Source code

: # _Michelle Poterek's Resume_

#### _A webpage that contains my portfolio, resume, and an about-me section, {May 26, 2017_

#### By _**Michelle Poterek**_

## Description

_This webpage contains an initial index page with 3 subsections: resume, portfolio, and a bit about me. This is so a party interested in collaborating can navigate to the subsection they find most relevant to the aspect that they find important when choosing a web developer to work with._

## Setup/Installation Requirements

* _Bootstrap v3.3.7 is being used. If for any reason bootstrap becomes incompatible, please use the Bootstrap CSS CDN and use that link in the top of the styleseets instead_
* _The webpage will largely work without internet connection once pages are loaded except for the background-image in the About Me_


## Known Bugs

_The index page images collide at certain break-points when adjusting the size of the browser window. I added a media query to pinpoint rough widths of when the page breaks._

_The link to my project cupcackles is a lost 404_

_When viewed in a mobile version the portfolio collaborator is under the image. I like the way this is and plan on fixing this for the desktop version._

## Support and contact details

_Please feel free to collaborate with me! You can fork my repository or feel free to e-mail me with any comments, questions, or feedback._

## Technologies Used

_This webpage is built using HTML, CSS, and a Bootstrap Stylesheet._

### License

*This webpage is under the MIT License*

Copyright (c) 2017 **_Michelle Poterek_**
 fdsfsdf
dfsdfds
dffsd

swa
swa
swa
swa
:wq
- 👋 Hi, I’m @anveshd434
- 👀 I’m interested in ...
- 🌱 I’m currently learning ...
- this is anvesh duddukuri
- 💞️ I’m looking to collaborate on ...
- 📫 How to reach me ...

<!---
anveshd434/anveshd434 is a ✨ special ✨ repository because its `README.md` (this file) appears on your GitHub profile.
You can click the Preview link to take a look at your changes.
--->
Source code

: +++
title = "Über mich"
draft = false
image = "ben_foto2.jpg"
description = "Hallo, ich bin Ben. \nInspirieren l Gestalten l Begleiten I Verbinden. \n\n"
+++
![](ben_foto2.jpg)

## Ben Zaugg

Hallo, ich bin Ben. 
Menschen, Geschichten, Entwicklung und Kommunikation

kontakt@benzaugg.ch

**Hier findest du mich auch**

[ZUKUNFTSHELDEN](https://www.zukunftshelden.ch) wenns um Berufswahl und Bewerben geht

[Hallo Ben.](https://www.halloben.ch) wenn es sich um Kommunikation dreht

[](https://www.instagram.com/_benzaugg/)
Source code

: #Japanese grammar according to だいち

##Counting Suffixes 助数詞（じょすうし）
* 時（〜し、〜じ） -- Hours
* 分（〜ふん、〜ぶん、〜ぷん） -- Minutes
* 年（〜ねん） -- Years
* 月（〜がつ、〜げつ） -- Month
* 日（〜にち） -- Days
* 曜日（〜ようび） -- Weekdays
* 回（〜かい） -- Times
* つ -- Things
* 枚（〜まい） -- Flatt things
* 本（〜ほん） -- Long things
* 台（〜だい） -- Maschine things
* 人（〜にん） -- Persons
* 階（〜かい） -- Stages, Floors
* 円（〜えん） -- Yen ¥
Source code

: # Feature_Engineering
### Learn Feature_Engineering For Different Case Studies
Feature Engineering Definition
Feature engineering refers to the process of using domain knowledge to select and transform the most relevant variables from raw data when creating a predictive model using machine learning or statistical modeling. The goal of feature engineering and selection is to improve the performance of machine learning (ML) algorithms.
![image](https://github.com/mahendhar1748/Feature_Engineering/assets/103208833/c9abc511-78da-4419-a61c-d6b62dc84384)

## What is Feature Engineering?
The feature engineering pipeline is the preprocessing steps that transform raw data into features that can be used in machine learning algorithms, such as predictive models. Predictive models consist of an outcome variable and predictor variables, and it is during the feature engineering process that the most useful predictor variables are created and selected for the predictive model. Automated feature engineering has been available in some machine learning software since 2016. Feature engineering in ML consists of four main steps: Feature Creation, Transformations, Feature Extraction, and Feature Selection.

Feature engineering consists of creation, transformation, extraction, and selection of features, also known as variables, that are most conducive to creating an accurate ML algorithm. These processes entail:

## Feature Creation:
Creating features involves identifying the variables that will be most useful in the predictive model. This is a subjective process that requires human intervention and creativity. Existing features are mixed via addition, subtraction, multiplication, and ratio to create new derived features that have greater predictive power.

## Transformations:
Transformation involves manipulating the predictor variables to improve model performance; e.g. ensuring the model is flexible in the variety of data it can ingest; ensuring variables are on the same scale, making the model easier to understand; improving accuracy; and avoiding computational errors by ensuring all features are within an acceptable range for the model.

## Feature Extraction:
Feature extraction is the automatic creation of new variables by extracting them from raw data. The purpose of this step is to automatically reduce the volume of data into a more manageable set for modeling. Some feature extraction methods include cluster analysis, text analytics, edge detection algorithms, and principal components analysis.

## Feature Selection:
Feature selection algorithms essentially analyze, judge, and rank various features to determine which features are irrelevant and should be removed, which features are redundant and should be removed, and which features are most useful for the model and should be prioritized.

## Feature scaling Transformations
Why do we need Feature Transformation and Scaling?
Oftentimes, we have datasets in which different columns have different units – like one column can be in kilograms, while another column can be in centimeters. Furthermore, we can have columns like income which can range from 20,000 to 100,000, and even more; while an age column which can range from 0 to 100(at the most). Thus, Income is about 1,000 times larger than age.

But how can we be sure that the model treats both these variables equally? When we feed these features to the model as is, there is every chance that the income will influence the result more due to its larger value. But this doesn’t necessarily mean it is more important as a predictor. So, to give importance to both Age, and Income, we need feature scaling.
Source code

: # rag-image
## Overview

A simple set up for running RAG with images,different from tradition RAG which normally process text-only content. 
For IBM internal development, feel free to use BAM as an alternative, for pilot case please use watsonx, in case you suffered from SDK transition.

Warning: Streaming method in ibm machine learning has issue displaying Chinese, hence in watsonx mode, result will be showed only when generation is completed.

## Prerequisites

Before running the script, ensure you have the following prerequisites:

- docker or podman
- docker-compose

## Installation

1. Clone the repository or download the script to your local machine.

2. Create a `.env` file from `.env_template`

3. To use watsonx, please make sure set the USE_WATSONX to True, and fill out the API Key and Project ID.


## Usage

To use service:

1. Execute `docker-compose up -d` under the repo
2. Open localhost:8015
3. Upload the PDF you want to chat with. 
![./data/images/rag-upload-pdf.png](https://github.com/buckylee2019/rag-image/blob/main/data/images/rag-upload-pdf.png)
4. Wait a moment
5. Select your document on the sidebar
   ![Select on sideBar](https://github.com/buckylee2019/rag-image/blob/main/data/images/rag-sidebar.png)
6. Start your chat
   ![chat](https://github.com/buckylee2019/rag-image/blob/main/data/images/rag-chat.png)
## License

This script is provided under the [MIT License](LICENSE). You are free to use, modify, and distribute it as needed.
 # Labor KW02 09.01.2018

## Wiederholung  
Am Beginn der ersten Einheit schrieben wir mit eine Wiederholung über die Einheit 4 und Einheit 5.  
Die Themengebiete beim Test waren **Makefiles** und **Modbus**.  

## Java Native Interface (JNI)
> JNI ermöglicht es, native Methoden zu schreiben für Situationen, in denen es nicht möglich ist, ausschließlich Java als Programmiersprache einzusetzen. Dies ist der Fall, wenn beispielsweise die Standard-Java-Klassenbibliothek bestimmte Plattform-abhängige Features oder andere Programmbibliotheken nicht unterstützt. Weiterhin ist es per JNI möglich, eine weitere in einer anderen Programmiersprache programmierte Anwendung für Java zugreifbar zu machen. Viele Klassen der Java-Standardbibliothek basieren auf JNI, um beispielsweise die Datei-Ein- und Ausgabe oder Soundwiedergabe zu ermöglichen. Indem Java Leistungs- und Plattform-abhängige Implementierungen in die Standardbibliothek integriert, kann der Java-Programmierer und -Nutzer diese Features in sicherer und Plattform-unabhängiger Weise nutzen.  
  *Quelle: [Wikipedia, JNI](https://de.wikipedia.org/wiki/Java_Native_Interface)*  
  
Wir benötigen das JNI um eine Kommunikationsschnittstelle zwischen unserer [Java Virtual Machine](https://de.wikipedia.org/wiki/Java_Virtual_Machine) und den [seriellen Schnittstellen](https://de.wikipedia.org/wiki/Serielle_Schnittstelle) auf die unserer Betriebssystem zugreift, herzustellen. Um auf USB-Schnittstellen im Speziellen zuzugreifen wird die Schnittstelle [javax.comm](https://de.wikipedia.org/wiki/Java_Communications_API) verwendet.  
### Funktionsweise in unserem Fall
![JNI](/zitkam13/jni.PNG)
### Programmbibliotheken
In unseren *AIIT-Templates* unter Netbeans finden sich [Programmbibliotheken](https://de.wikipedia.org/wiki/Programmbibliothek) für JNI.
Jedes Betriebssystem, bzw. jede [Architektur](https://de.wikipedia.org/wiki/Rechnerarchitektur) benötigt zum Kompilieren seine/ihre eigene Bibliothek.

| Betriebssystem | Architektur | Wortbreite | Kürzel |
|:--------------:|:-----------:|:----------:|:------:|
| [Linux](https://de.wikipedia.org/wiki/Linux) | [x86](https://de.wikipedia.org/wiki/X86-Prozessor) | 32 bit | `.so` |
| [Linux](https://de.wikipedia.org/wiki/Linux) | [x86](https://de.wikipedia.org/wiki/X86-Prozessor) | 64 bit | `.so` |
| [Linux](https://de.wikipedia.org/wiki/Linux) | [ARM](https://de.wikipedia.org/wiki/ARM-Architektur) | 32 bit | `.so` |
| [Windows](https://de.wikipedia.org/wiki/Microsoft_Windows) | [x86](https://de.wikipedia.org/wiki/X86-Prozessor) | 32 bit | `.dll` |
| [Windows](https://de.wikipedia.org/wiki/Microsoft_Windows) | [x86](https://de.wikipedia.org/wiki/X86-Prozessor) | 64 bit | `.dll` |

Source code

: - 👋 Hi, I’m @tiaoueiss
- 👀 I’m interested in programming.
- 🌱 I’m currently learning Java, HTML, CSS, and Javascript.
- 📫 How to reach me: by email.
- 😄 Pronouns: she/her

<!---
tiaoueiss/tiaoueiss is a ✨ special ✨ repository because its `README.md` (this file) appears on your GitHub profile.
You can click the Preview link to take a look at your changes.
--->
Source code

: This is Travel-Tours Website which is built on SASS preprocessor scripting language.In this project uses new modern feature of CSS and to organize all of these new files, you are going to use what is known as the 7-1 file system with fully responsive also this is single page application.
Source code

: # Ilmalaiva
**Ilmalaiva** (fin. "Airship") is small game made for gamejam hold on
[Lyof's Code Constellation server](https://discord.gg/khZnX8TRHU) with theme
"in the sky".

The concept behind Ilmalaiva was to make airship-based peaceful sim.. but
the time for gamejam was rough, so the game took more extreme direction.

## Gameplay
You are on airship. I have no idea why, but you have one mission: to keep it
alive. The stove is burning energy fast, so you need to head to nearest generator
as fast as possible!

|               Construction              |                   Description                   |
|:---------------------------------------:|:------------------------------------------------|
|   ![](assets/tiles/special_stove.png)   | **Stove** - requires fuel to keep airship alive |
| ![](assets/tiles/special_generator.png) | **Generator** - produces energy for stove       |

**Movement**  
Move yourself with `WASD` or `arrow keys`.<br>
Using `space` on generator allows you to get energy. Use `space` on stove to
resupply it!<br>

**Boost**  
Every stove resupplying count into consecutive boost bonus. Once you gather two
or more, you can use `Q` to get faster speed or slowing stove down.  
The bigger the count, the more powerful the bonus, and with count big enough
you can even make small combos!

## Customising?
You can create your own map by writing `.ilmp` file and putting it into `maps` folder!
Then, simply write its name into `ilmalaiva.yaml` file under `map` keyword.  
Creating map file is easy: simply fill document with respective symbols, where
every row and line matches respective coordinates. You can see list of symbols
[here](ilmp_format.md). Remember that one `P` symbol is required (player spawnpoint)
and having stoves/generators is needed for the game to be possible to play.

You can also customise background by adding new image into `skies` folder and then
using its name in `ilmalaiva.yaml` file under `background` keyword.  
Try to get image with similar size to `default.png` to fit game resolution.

(WORK ORDER)
From the entries above, copy every line that holds the word "compose".

(WRITTEN ANSWER)
- docker-compose
1. Execute `docker-compose up -d` under the repo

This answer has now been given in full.